▶ Extract to read:

******************************

Executive's termination of employment with the Company by virtue of death,
disability (as defined below), or retirement shall not be considered as a
termination of Executive by the Company.  For purposes of this Agreement,
"Cause" shall mean (i) Executive's conviction of any criminal violation
involving dishonesty, fraud or breach of trust or any felony, or (ii)
Executive's gross negligence or misconduct in the performance of his duties
that materially and adversely affects the financial condition of the Company or
could reasonably have a material and adverse effect on the Company or its
business.  The Executive shall be deemed to have a "disability" if, by reason
of physical or mental incapacity, Executive becomes unable to perform his
normal duties, and Executive shall be deemed to have a disability if Executive
is absent from employment for more than 90 days in the aggregate (excluding
infrequent and temporary absence due to ordinary transitory illness) during any
12-month period.

******************************

▶ Extracted material:
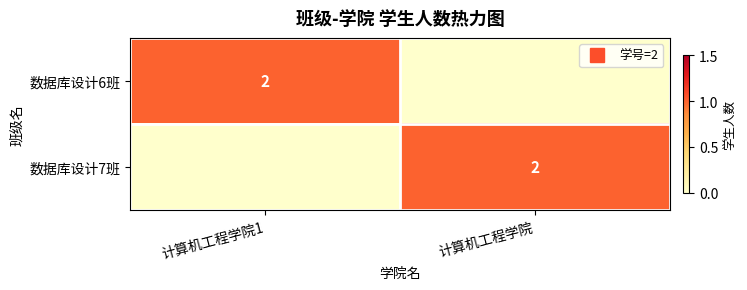

True or false: 数据库设计6班 has a value of 0 at 计算机工程学院.

True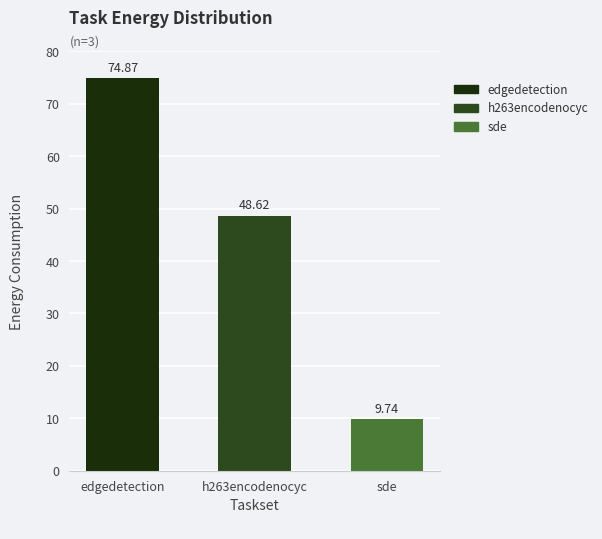

What is the label of the 2nd bar from the right?

h263encodenocyc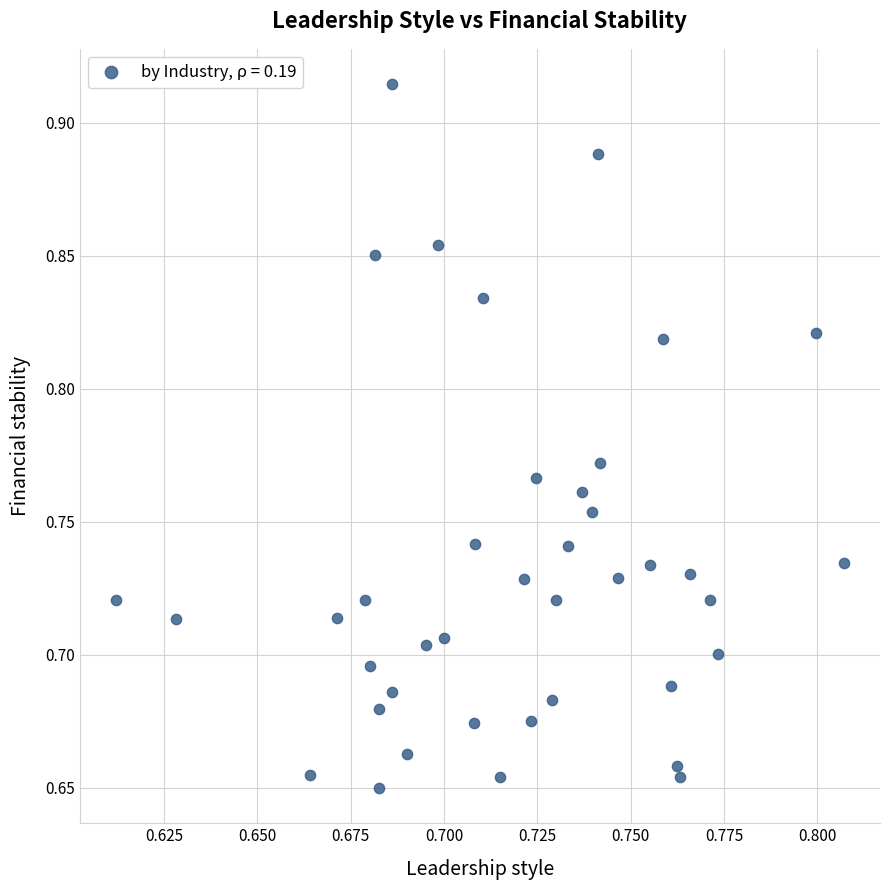

Count the number of points in this scatter plot.

40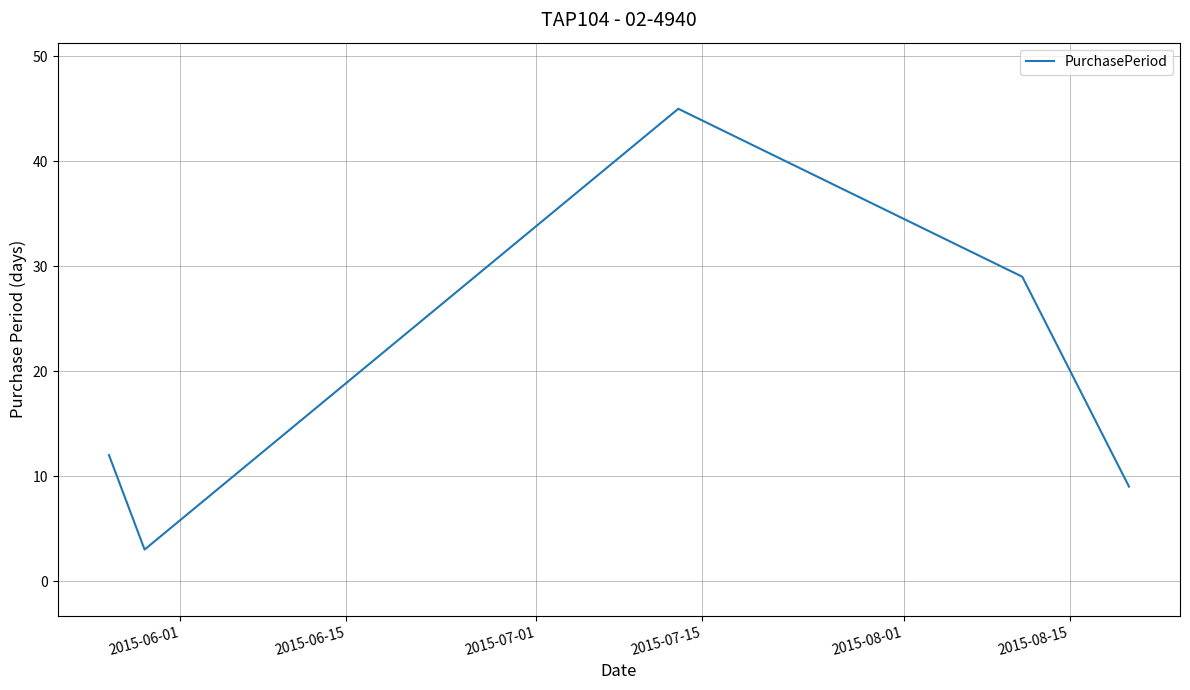

What is the average value?

20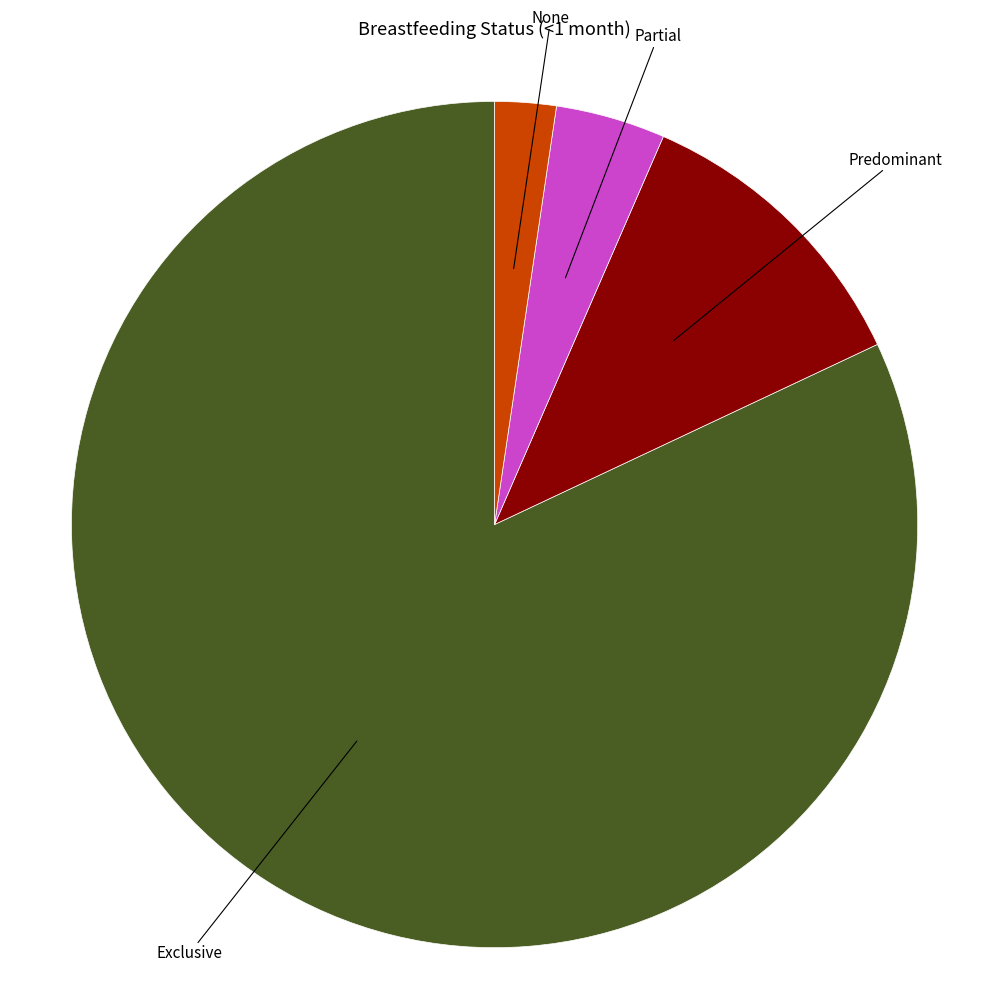

How many slices are in this pie chart?

4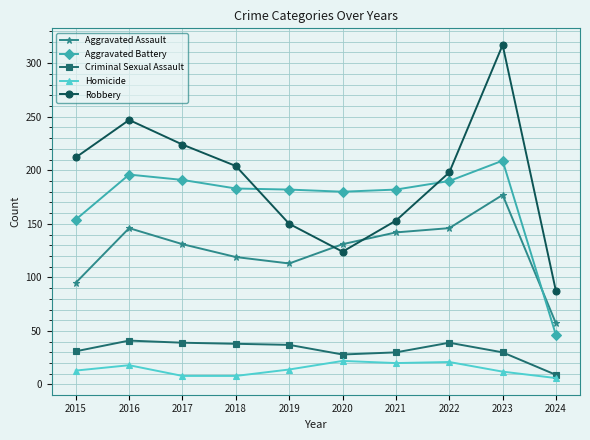

What are all the series names shown in the legend?

Aggravated Assault, Aggravated Battery, Criminal Sexual Assault, Homicide, Robbery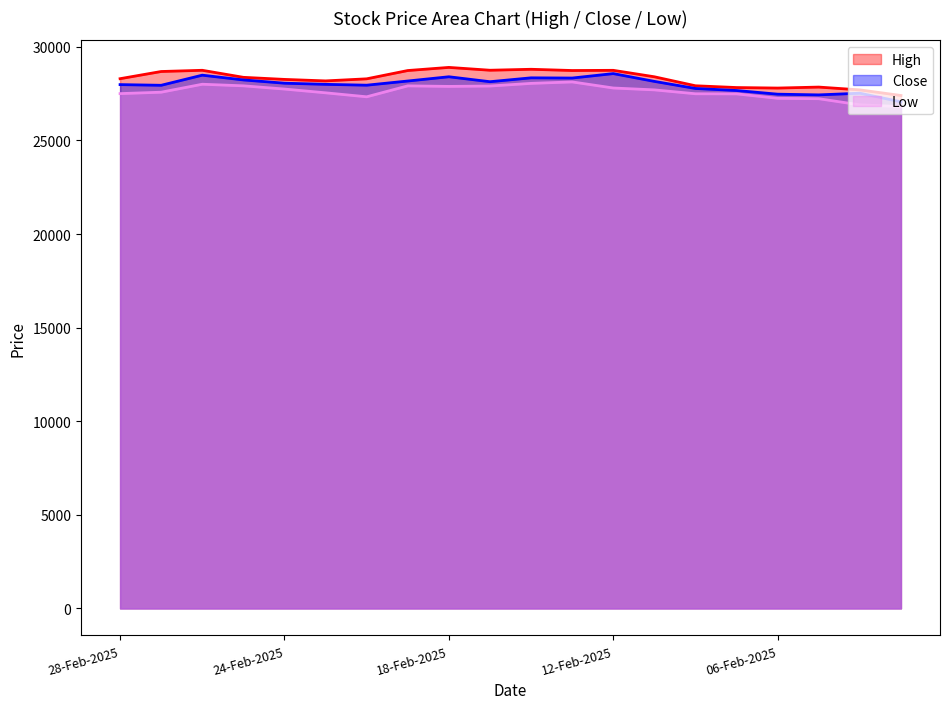

At 14-Feb-2025, list the series in order from smallest to largest.

Low, Close, High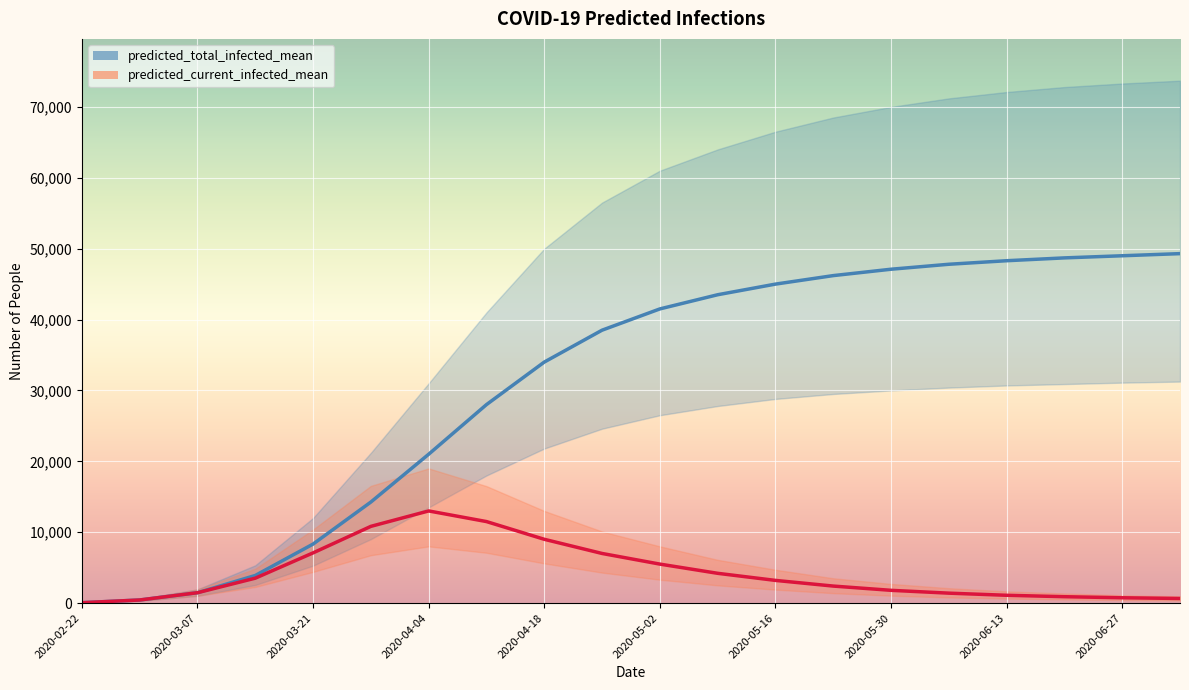

True or false: predicted_current_infected_mean has a value of 859 at 19.

False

******************************

▶ Parts of the exercise:
- A) Rewrite the paragraph of the employment agreement excerpt beginning "Executive's termination of employment" as a short bulleted list that keeps its main facts.
- B) Translate this sentence from the employment agreement excerpt into Spanish: "Executive's termination of employment with the Company by virtue of death, disability (as defined below), or retirement shall not be considered as a termination of Executive by the Company."
- C) Carry the employment agreement excerpt forward from its final sentence.
The rows are separate material from the employment agreement excerpt.

▶ Per-task outputs:
- A)
- Employment ending because of death, disability, or retirement does not count as termination by the Company.
- "Cause" means either of the following:
  - conviction of a criminal violation involving dishonesty, fraud, or breach of trust, or of any felony
  - gross negligence or misconduct in performing duties that materially and adversely affects the Company's financial condition or could reasonably have a material and adverse effect on the Company or its business
- "Disability" means being unable to perform normal duties because of physical or mental incapacity.
- Disability is also deemed to exist after more than 90 days of total absence in any 12-month period. Infrequent, temporary absences for ordinary transitory illness are not counted.

- B) La terminación del empleo del Ejecutivo con la Compañía en virtud de fallecimiento, discapacidad (según se define más adelante) o jubilación no se considerará una terminación del Ejecutivo por parte de la Compañía.

- C)
                 Executive shall be entitled to the severance benefits set
forth in section 3 of this Agreement upon termination of Executive's employment
with the Company by Executive only if such termination is for Good Reason.  For
purposes of this Agreement, Executive shall be deemed to have resigned for
"Good Reason" if Executive resigns from employment with the Company within 90
days following the occurrence of any one of the following events without
Executive's consent:  (i) the assignment of Executive to any duties
substantially inconsistent with his position, duties, responsibilities or
status with the Company immediately prior to such assignment, or a substantial
reduction of the duties or responsibilities, as compared with the duties or
responsibilities immediately prior to such reduction; or (ii) a Substantial
Reduction in Pay, which shall mean a substantial reduction by the Company in
the amount of Executive's annual base salary as in effect as of the date
<PAGE>   2
of this Agreement or as the same may be increased from time to time, except for
across-the-board salary reductions similarly affecting all executives of the
Company.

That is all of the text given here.